At the same time, the two parties stressed their shared commitment to "a close, mutually beneficial partnership with Russia as equals," especially in the energy and communications sectors. But they criticize as violating Abkhaz legislation last month's agreement between Russia and Abkhazia on guarding Abkhazia's borders.
They further accuse Bagapsh of branding as anti-Russian anyone who questions the benefits of that agreement. They claim his motive for doing so is to discredit the opposition in the run-up to the presidential election due in the fall of this year. "The New York Times" on May 17 quoted Bagapsh as saying he will run for a second term as an independent candidate.
The two parties define as their objective that Abkhazia should "conform to the lofty level of union with Great Russia rather than degenerate into a quasi-state formation" bereft of economic leverage.

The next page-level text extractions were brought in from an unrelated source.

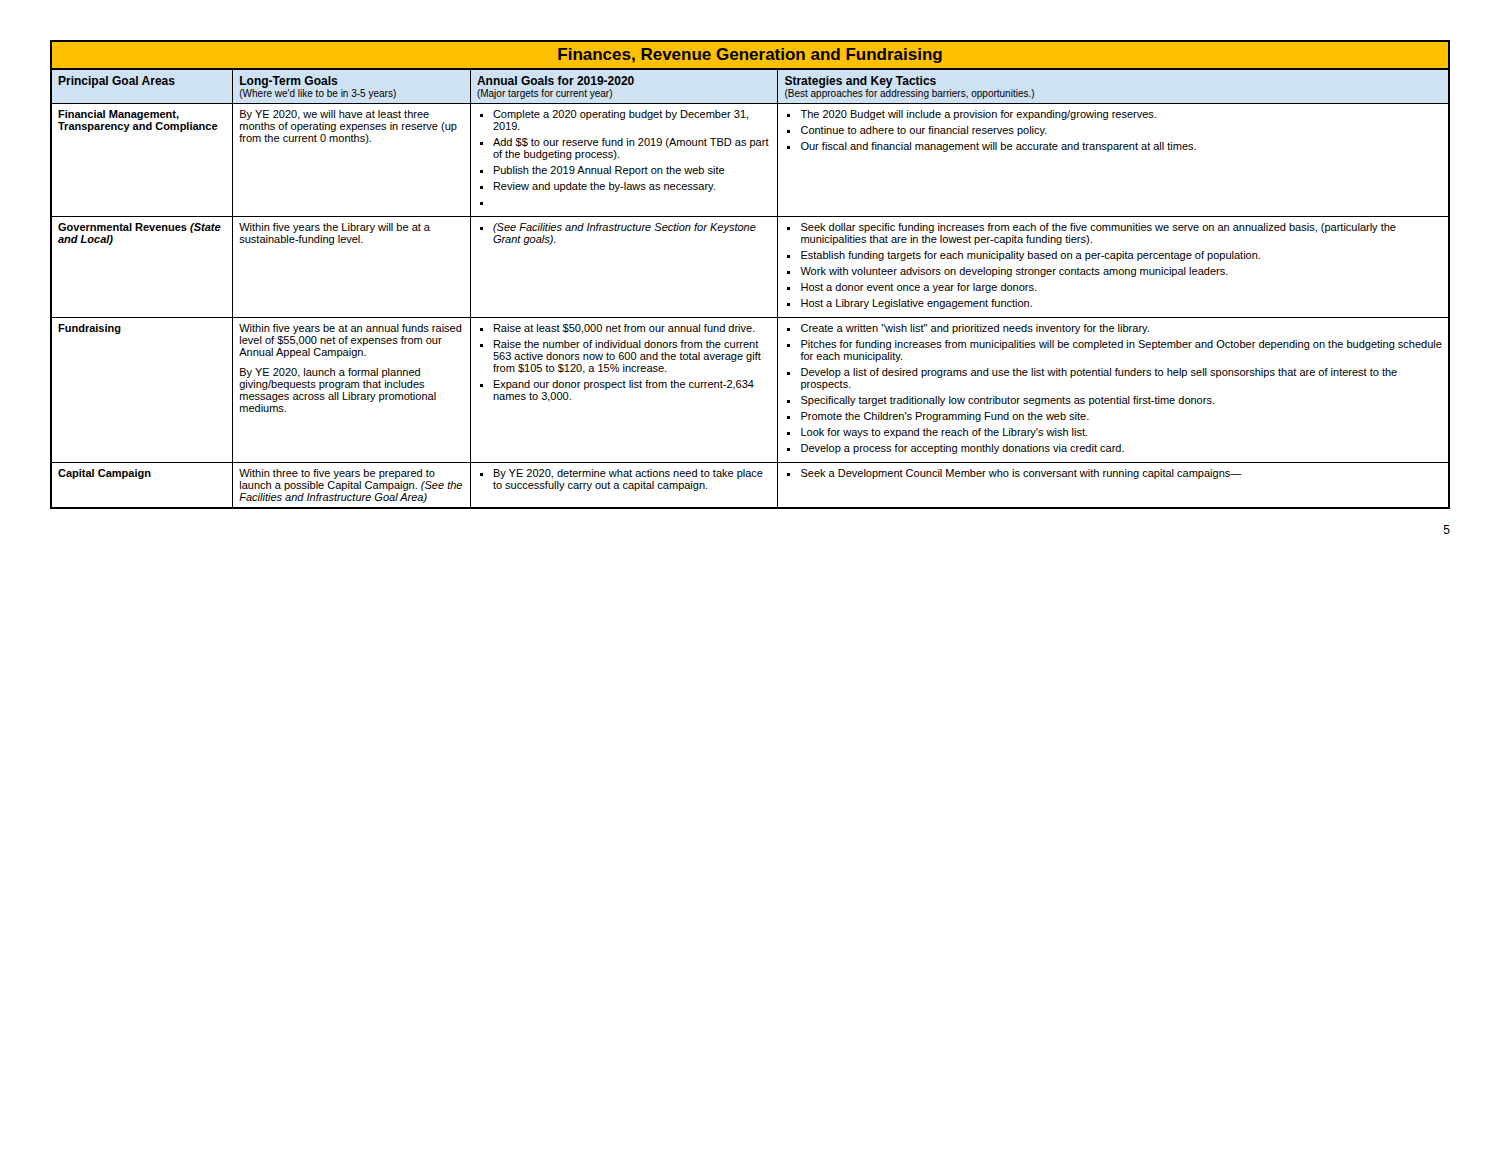Finances, Revenue Generation and Fundraising
| Principal Goal Areas | Long-Term Goals (Where we'd like to be in 3-5 years) | Annual Goals for 2019-2020 (Major targets for current year) | Strategies and Key Tactics (Best approaches for addressing barriers, opportunities.) |
| --- | --- | --- | --- |
| Financial Management, Transparency and Compliance | By YE 2020, we will have at least three months of operating expenses in reserve (up from the current 0 months). | Complete a 2020 operating budget by December 31, 2019. Add $$ to our reserve fund in 2019 (Amount TBD as part of the budgeting process). Publish the 2019 Annual Report on the web site Review and update the by-laws as necessary. | The 2020 Budget will include a provision for expanding/growing reserves. Continue to adhere to our financial reserves policy. Our fiscal and financial management will be accurate and transparent at all times. |
| Governmental Revenues (State and Local) | Within five years the Library will be at a sustainable-funding level. | (See Facilities and Infrastructure Section for Keystone Grant goals). | Seek dollar specific funding increases from each of the five communities we serve on an annualized basis, (particularly the municipalities that are in the lowest per-capita funding tiers). Establish funding targets for each municipality based on a per-capita percentage of population. Work with volunteer advisors on developing stronger contacts among municipal leaders. Host a donor event once a year for large donors. Host a Library Legislative engagement function. |
| Fundraising | Within five years be at an annual funds raised level of $55,000 net of expenses from our Annual Appeal Campaign. By YE 2020, launch a formal planned giving/bequests program that includes messages across all Library promotional mediums. | Raise at least $50,000 net from our annual fund drive. Raise the number of individual donors from the current 563 active donors now to 600 and the total average gift from $105 to $120, a 15% increase. Expand our donor prospect list from the current-2,634 names to 3,000. | Create a written "wish list" and prioritized needs inventory for the library. Pitches for funding increases from municipalities will be completed in September and October depending on the budgeting schedule for each municipality. Develop a list of desired programs and use the list with potential funders to help sell sponsorships that are of interest to the prospects. Specifically target traditionally low contributor segments as potential first-time donors. Promote the Children's Programming Fund on the web site. Look for ways to expand the reach of the Library's wish list. Develop a process for accepting monthly donations via credit card. |
| Capital Campaign | Within three to five years be prepared to launch a possible Capital Campaign. (See the Facilities and Infrastructure Goal Area) | By YE 2020, determine what actions need to take place to successfully carry out a capital campaign. | Seek a Development Council Member who is conversant with running capital campaigns— |
5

The opposition Economic Development Party headed by Beslan Butba issued a similar statement on May 18 criticizing Bagapsh's recent concessions to Russia as likely not only to inflict economic damage, but to destabilize the political situation in Abkhazia.
The question thus arises: in addition to paving the way for the South Ossetian opposition to demand a referendum on the incorporation of South Ossetia into the Russian Federation after President Eduard Kokoity falsifies the outcome of the May 31 parliamentary elections, is Moscow scheming to engineer Bagapsh's ouster as a precondition for a similar "lofty union" between Abkhazia and Russia?